Je terminerai en évoquant les quelques amendements que nous vous proposerons d'adopter :

- Le premier concerne le maintien du fonds d'accompagnement de la suppression du forfait agricole, remplacé par le micro-bénéfice agricole. Il avait été décidé de prendre en charge pendant cinq ans de manière dégressive le surplus de cotisations sociales dues en application de la réforme pour les quelques agriculteurs qui pourraient être perdants. Les montants en jeu sont faibles : 8 millions d'euros maximum par an, et en pratique à peine 2 millions d'euros réellement mobilisés. Le Gouvernement supprime ce fonds, ce qui est mesquin. Nous proposerons de le rétablir.

- Le deuxième amendement concerne la remontée des centimes forestiers des chambres départementales d'agriculture vers le fonds national de péréquation. Cette mesure a été adoptée par les députés sur proposition du Gouvernement, sans aucun débat et un peu par surprise. Les chambres d'agriculture ne sont pas d'accord avec ce schéma. Nous proposerons donc, pour ne pas trop pénaliser les chambres d'agriculture des départements forestiers, que seule une fraction des centimes forestiers remonte au niveau national.
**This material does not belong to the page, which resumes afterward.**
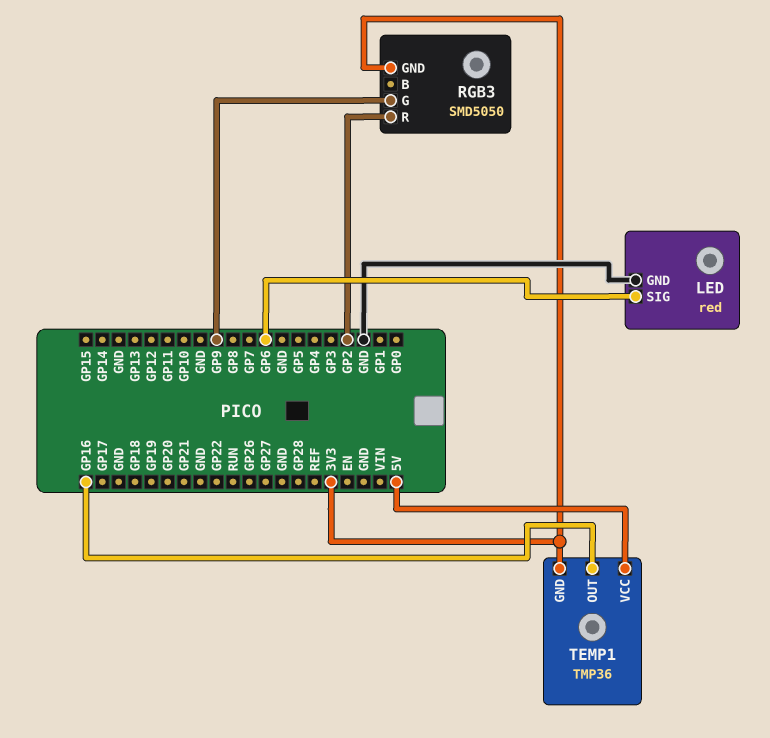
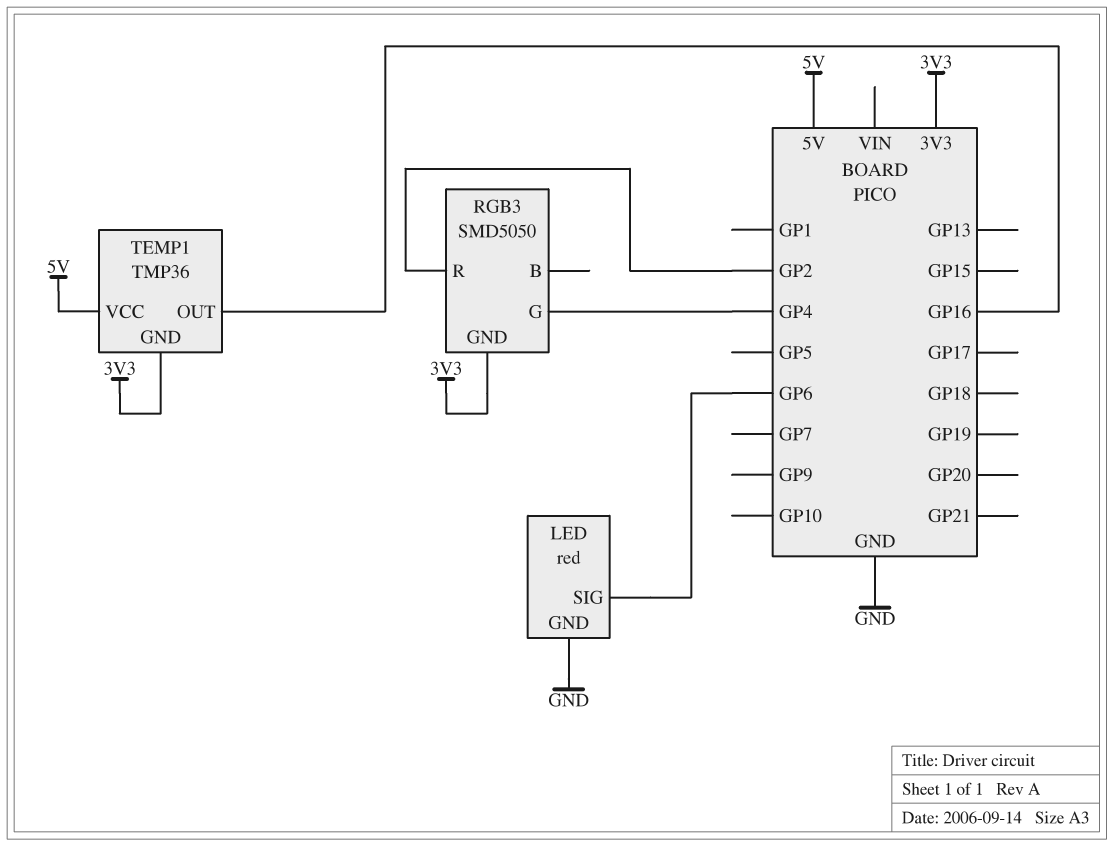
RGB3 pin G: GP9 -> GP4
Pour conclure, et parce que je ne peux avoir qu'une confiance très limitée dans la capacité du budget agricole 2018 à faire face aux lourds enjeux pour nos exploitations, je propose un avis défavorable sur l'adoption des crédits de la mission : « agriculture, alimentation, forêt et affaires rurales » et du compte d'affectation spéciale « développement agricole et rural ».